### Passage source
▬▬▬▬▬▬▬▬▬▬
Les années 30 et les événements liés à la Grande Dépression ont de tout temps inspiré les cinéastes hollywoodiens. Vingt-deux ans après Les Incorruptibles de Brian De Palma, Michael Mann signe à son tour une oeuvre flamboyante sur l'un des "héros" de cette sombre époque, le célèbre John Dillinger. Braqueur de banques de haut vol déclaré ennemi public n°1 par le FBI, il fut abattu en 1934 alors qu'il vivait son trente-et-unième été.

Qu'est-ce qui pouvait faire tenir encore debout un homme traqué par les forces de l'ordre, voyant ses amis tomber un à un jusqu'à ce qu'il soit seul face à son destin ? C'est l'une des questions à laquelle le réalisateur américain tente de répondre, mais pas seulement. Car ce qui impressionne en premier lieu dans Public Enemies, c'est le nombre d'horizons thématiques abordés aux alentours d'un mouvement de caméra, aux tréfonds d'un cadrage, dans les abîmes d'une coupe. Tout ici est stupéfiant de limpidité et de beauté, les 2H23 composant le film se consumant en un rien de temps. Derrière le polar ultra-réaliste, Mann parachève d'une main de maître le travail entamé avec Ali, puis perpétué dans Collateral et Miami Vice : l'exploration de l'abstraction du monde via le numérique. Si l'on est estomaqué par les moyens mis en oeuvre afin de reconstituer avec brio l'époque, on est tout autant déconcerté par l'impact créé à travers l'utilisation d'une technique moderne pour décrire un climat d'antan. Il n'est dès lors plus question de reproduire la réalité mais de créer un conte poétique hyper-réaliste, à la fois nerveux et puissant. Chaque angle devient source de narration, et ceux favorisant les gros plans sur le visage de Dillinger en longue focale particulièrement immersifs. L'effet d'interdépendance se retrouve jusque dans la fixité d'un cadre, rendant d'autant plus mémorable le champ / contrechamp mettant à mal Clark Gable sous le regard hypnotique et perçant d'un Johnny Depp aux confins du génie dans une interprétation qui marquera les esprits durablement.
▬▬▬▬▬▬▬▬▬▬
### Enregistrements
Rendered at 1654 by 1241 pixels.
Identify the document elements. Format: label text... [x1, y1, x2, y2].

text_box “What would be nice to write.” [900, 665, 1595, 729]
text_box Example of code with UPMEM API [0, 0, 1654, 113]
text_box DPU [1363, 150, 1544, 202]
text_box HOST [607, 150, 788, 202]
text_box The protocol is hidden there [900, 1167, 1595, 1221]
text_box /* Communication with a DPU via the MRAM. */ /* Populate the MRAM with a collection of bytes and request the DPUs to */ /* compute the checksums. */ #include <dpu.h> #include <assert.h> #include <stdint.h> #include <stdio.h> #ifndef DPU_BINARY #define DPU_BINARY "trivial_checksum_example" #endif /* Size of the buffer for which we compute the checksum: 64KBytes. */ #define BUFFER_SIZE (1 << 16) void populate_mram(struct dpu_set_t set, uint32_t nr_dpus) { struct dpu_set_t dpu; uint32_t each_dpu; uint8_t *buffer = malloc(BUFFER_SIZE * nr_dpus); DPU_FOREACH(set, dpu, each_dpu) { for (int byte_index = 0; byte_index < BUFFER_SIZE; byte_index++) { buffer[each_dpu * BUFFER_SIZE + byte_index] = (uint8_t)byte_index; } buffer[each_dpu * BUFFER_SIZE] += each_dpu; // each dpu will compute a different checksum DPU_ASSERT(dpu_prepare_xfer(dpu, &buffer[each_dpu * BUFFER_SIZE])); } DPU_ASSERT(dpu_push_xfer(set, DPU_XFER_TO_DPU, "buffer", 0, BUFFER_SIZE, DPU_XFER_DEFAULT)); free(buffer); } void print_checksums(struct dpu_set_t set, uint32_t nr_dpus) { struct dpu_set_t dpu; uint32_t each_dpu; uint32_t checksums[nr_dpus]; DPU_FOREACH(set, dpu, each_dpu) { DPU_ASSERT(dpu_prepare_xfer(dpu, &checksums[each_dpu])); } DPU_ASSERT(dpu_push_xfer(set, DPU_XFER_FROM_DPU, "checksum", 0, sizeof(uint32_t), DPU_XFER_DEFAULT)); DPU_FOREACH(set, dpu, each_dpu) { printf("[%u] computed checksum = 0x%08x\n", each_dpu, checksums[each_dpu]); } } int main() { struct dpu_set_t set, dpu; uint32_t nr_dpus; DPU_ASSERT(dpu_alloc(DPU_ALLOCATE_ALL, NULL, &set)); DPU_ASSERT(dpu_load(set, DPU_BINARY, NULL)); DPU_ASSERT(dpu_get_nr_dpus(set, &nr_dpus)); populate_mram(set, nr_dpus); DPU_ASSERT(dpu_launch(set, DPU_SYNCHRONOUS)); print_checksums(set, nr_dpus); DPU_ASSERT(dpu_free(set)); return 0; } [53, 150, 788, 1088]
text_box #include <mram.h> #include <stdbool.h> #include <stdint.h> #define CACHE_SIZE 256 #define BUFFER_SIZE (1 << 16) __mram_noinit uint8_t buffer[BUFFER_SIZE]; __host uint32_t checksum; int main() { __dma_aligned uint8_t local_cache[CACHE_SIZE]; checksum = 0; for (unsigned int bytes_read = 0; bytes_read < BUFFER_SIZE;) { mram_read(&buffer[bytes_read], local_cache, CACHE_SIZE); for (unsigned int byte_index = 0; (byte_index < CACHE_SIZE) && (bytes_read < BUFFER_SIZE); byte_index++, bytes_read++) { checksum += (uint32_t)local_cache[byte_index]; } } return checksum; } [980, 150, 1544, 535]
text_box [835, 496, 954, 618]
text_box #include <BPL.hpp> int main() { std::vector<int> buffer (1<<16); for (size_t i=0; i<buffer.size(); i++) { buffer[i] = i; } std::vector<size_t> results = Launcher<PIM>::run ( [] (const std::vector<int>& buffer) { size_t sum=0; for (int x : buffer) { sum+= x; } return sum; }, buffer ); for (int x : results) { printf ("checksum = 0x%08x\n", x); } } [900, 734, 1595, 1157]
▬▬▬▬▬▬▬▬▬▬
### Tâche à réaliser
Prolongez la critique de Public Enemies à la suite de sa dernière phrase.

### Réponse
L'acteur fétiche de Tim Burton ne nous avait jamais apparu aussi habité que sous les traits de Dillinger, rivalisant de grâce et de merveille avec ses performances déjà hallucinantes dans Las Vegas parano ou Edward aux mains d'argent. Son regard devient aussi pénétrant qu'il est impénétrable, capable de restituer une froideur en harmonie avec la mise en scène particulière de Mann tout en affichant un monde derrière le monde, avec ces gestes élégants pourtant pleins d'assurance, avec cette ambivalence jusque dans ses actions lui ayant valu le surnom de Robin des Bois par la presse d'antan. Depp est si imposant de par sa capacité à retranscrire avec autant de profondeur l'intériorité-même de son personnage qu'il en écrase les seconds rôles, cette force devenant source de l'un des rares défauts du long métrage. Le duel avec Christian Bale tourne court car la confrontation, obsession fréquente dans le cinéma de Mann, n'en est pas réellement une. Il n'en demeure pas moins que ce personnage de Melvin Purvis offre la parfaite antithèse de Dillinger, l'un en perfectionniste exacerbé, l'autre en passionné fataliste.

Public Enemies s'avère au final être un film obsédant, privilégiant le choc plastique au récit romantique, construit avec une précision diabolique et une mise en scène échappant à l'écueil de la contemplation. Les scènes d'action sont exemplaires et rythment sans peine le tissu narratif d'une densité exceptionnelle au point de nous laisser rêver d'une heure supplémentaire qui n'aurait pas été du luxe pour nourrir le portrait d'ensemble. La réussite est pourtant là, et c'est le spectateur qui s'en réjouira.

En bref : Un choc esthétique, une immersion totale, un acteur au sommet de son art... Public Enemies apparaît comme le meilleur film de Michael Mann depuis Heat, et amène défitivement à penser le numérique différemment. C'est déjà là un sacré exploit !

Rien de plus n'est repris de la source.